__EXERCISE__: Output every line of the material below as a numbered list, skipping blank lines and leaving out the pictures.

__DATA SHOWN__:
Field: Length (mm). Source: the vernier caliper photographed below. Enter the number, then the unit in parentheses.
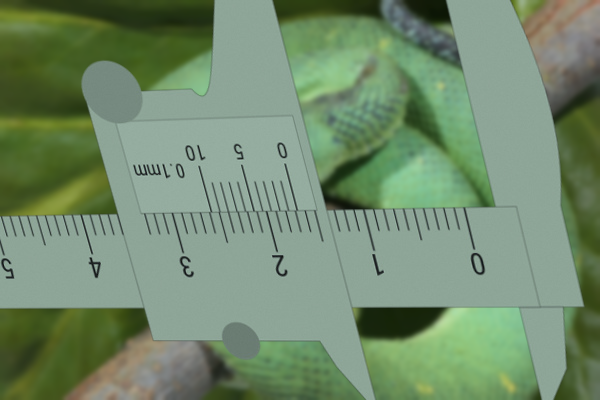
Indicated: 16.8 (mm)
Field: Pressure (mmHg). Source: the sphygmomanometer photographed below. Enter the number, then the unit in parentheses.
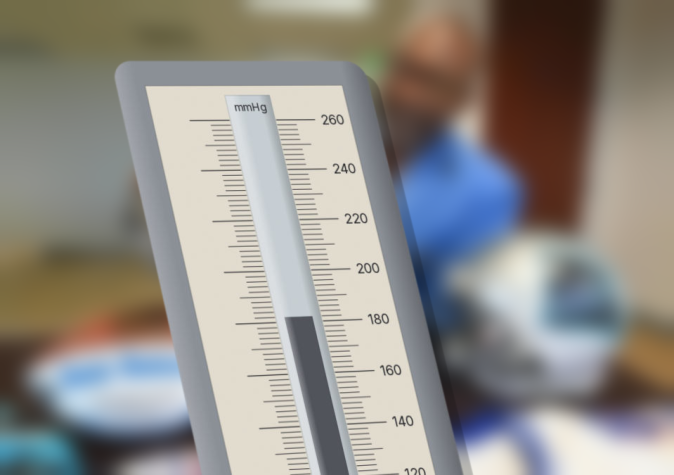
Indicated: 182 (mmHg)
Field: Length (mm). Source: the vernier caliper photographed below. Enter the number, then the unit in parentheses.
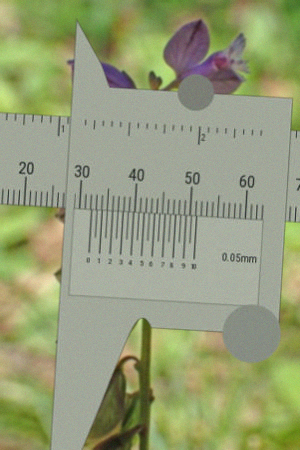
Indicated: 32.2 (mm)
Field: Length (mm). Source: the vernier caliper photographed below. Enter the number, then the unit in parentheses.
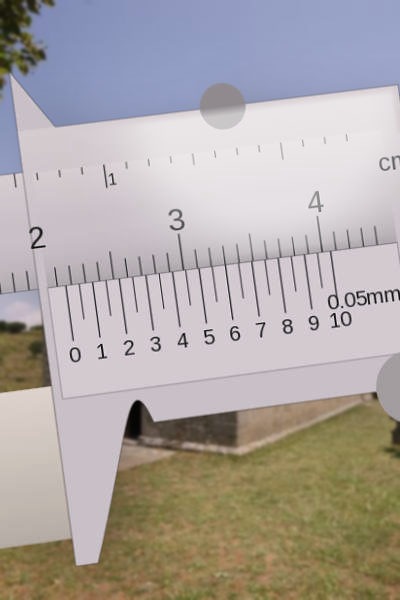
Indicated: 21.6 (mm)
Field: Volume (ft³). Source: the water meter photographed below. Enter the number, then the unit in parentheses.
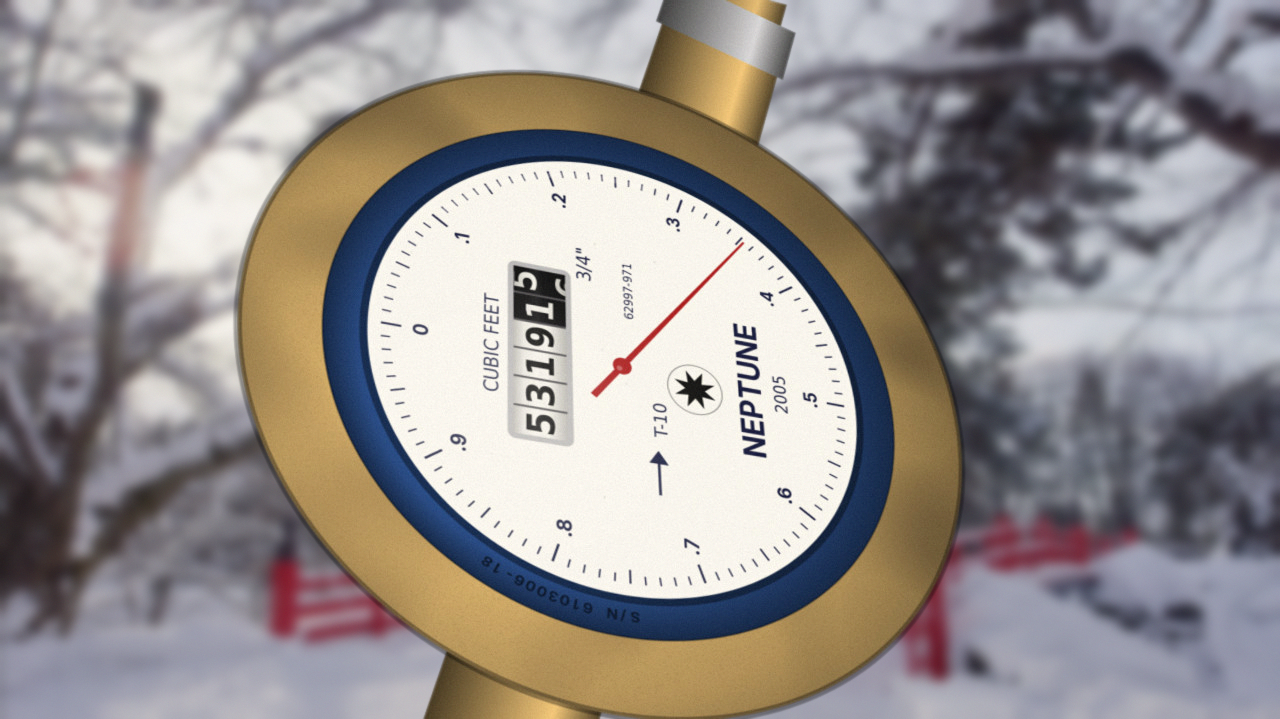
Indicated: 531915.35 (ft³)
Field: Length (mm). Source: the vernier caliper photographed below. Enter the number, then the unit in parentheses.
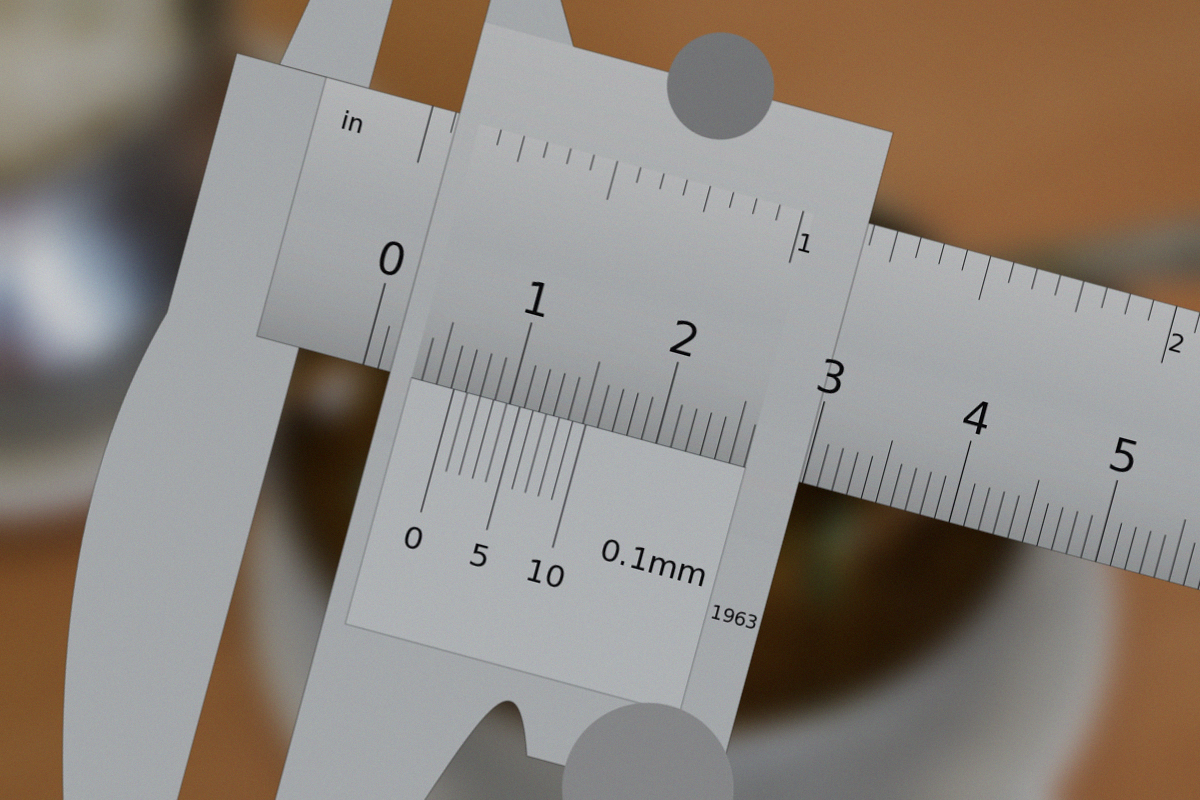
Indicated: 6.2 (mm)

__ANSWER BELOW__:
1. Field: Length (mm). Source: the vernier caliper photographed below. Enter the number, then the unit in parentheses.
2. Indicated: 16.8 (mm)
3. Field: Pressure (mmHg). Source: the sphygmomanometer photographed below. Enter the number, then the unit in parentheses.
4. Indicated: 182 (mmHg)
5. Field: Length (mm). Source: the vernier caliper photographed below. Enter the number, then the unit in parentheses.
6. Indicated: 32.2 (mm)
7. Field: Length (mm). Source: the vernier caliper photographed below. Enter the number, then the unit in parentheses.
8. Indicated: 21.6 (mm)
9. Field: Volume (ft³). Source: the water meter photographed below. Enter the number, then the unit in parentheses.
10. Indicated: 531915.35 (ft³)
11. Field: Length (mm). Source: the vernier caliper photographed below. Enter the number, then the unit in parentheses.
12. Indicated: 6.2 (mm)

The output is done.